Seminggu setelah hilangnya suami, aku memboyong kedua anakku menuju kota Palu. Aku bergabung dengan saudara- saudaraku. Kami ingin menjauh dari konflik yang menyakitkan.

Konflik memang terus berlanjut di Poso saat itu. Saling serang antar komunitas masih terjadi. Bom meledak, orang hilang, warga tertembak peluru nyasar, adalah berita pagi, siang, sore, dan malam. Hari-hari berlalu dengan mengerikan. Ribuan aparat keamanan tak berdaya meredam kekacauan.

Sebulan kemudian, 21 November 2001, ada kabar tentang suamiku. Seorang aparat yang sedang memancing di sungai Puna, Kecamatan Poso Pesisir, menemukan jasad suamiku. Dia dikenali karena selembar jaket yang melekat di tubuhnya. Aparat itu ingat dia pernah bertemu suamiku yang mengenakan jaket itu sebelum peristiwa pembakaran mobil.
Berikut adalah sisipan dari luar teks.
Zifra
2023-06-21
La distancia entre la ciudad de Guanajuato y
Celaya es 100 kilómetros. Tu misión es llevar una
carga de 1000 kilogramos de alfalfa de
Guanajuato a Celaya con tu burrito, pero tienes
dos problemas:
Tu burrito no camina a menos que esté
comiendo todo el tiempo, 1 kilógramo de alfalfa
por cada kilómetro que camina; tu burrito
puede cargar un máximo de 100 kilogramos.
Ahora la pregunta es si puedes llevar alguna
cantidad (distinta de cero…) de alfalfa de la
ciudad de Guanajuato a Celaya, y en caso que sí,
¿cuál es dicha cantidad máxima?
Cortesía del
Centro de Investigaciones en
Kini jelas sudah. Suamiku tercinta memang telah meninggal. Harapanku bahwa suatu hari nanti dia akan kembali, kini pupus sudah.
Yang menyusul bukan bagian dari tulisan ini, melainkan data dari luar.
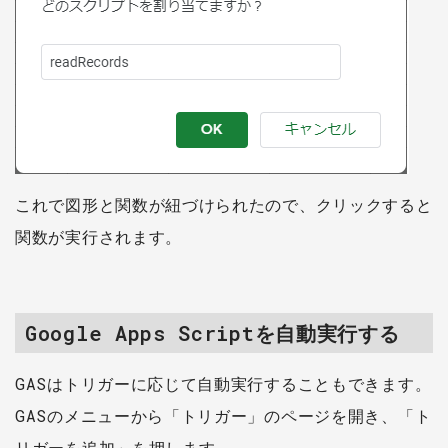
これで図形と関数が紐づけられたので、クリックすると
関数が実行されます。
Google Apps Scriptを自動実行する
GASはトリガーに応じて自動実行することもできます。
GASのメニューから「トリガー」のページを開き、「ト
リガーを追加」を押します。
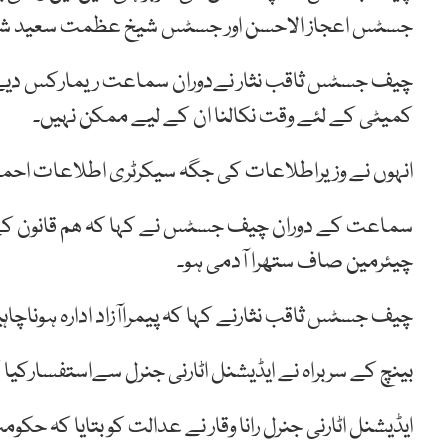
جسٹس اعجاز الاحسن اور جسٹس شیخ عظمت سعید شا
چیف جسٹس ثاقب نثار نےدوران سماعت ریمارکس دیے ک
کمیٹی کے لئے وقت نکالنا ان کے لیے ممکن نہیں۔
انہوں نے وزیراطلاعات کی جگہ سیکرٹری اطلاعات احمد 
سماعت کے دوران چیف جسٹس نے کہا کہ ھم قانون کے خل
چیئرمین صاف ستھرا آدمی ہو۔
چیف جسٹس ثاقب نثارنے کہا کہ پیمراآزاد ادارہ ہوناچاہ
بینچ کے سربراہ نے ایڈیشنل اٹارنی جنرل سےاستفسارکیا 
ایڈیشنل اٹارنی جنرل رانا وقار نے عدالت کو بتایا کہ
Adapun jenazah Henit, adikku, sampai kini belum diketemukan. Konflik Poso telah merenggut orang-orang yang kukasihi.

Setelah peristiwa yang menimpa adik dan suamiku, aku tidak pernah berani kembali lagi ke Poso. Ketakutan masih saja membayangi langkahku.

Beruntung pada tahun 2004, aku bertemu kawan-kawan yang bernasib sama denganku. Saat itu aku diundang mengikuti workshop Temu Korban Pelanggaran HAM se Sulawesi Tengah yang diselenggarakan LPSHAM Sulteng, KONTRAS (Komisi untuk Orang Hilang dan Korban Tindak Kekerasan)Jakarta, dan IKOHI (Ikatan Korban Orang Hilang).

Pada pertemuan itu aku bertemu dengan Ella, gadis muslim asal Poso yang juga menjadi korban konflik. Pertemuan ini menjadi awal keberanianku membuka diri menerima kawan senasib.

Pertemuan tiga hari itu sanggup membuka otak dan perasaanku. Aku dibuat melihat kenyataan bahwa konflik, di mana pun, selalu mengorbankan rakyat. Sejak itulah aku berjanji akan membantu saudara-saudaraku di Poso, juga yang tinggal di berbagai lokasi pengungsian di Palu. Aku ingin memberikan pemahaman kepada mereka bahwa sesungguhnya kita hanyalah korban dari konflik. Setelah workshop ini, kami mendirikan Solidaritas Korban Pelanggaran HAM Sulawesi Tengah (SKP HAM), tepatnya pada

13 Oktober 2004. Kini konflik telah reda. Poso telah dinyatakan aman, meskipun

ribuan aparat keamanan masih terus berjaga-jaga di hampir setiap sudut kota.

Perdamaian haruslah dijaga. Caranya, antara lain, dengan diskusi- diskusi tentang perdamaian dan pentingnya memahami hak asasi manusia yang kini menjadi keseharianku. Aku belajar banyak hal tentang perjuangan menjaga perdamaian, yang antara lain dibayar dengan nyawa suami dan adikku.

Dengan keyakinan paras iman, sebagai umat Kristen, aku akan terus berupaya membangun solidaritas bersama korban-korban lain. Demi kebenaran dan keadilan untuk suami dan adikku tercinta.